Bei der Auslegung des Wohnungseigentumsvertrags nach den §§ 914 f ABGB ist eine objektive Betrachtung angezeigt, bei der dem förmlich Erklärten der aus der Perspektive eines redlichen Dritten maßgebende Erklärungsgehalt beizumessen ist; als Vertragsinhalt gelten die schriftlichen Erklärungen ohne Rücksicht auf das Gewollte
GZ 5 Ob 134/18v, 17.01.2019
OGH: Das in § 3 Abs 1 Z 1 WEG 2002 normierte Formerfordernis der Schriftlichkeit bezieht sich auf die für die Begründung von Wohnungseigentum wesentlichen Vertragspunkte. Die der ausschließlichen Nutzung und alleinigen Verfügung unterliegenden Gebäudeteile, also das Wohnungseigentumsobjekt, bildet einen solchen vom Zweck des Formgebots umfassten Hauptpunkt des Wohnungseigentumsvertrags. Für die dingliche Einräumung des Wohnungseigentums besteht somit - anders als für bloße Nebenabreden - Schriftformerfordernis; sie kann nicht auf einer bloß mündlich oder konkludent zustande gekommenen Willenseinigung der Miteigentümer beruhen.

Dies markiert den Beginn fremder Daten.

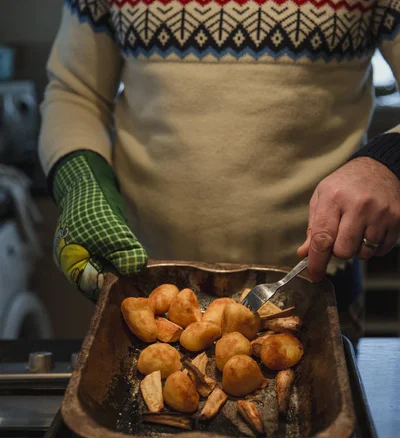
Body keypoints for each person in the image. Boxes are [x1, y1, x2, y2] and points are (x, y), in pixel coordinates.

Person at [39, 0, 400, 345]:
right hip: (145, 279)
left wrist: (387, 162)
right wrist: (81, 180)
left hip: (314, 279)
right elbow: (76, 92)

Die Formvorschrift des § 3 Abs 1 Z 1 WEG 2002 dient neben der Dokumentation der Ernstlichkeit des Parteiwillens und der gründlichen Überlegung durch die Partei va auch dem sicheren Nachweis des wirklichen Parteiwillens und der Feststellung des Inhalts der Vereinbarung selbst. Die für die Begründung von Wohnungseigentum wesentlichen Vertragspunkte sind darüber hinaus nicht nur für derzeitige, sondern auch für künftige Wohnungseigentümer und Dritte von Bedeutung. Im Fall des Wohnungseigentumsvertrags sprechen daher die Schwierigkeiten einer Feststellung des Parteiwillens bei der erstmaligen (historischen) Wohnungseigentumsbegründung und der von der Formvorschrift bezweckte Schutz des Vertrauens neuer Mitglieder der Eigentümergemeinschaft und Dritter gegen die Berücksichtigung des konkreten Parteiwillens. Bei der Auslegung zur Ermittlung des Inhalts des Wohnungseigentumsvertrags nach den §§ 914 f ABGB ist vielmehr eine objektive Betrachtung angezeigt, bei der dem förmlich Erklärten der aus der Perspektive eines redlichen Dritten maßgebende Erklärungsgehalt beizumessen ist. Für den Inhalt der vom Formgebot des § 3 Abs 1 Z 1 WEG 2002 erfassten Abreden des Wohnungseigentumsvertrags ist daher stets der einer objektiven Auslegung zugängliche Wortlaut maßgeblich. Es gelten daher die schriftlichen Erklärungen als Vertragsinhalt ohne Rücksicht auf das Gewollte.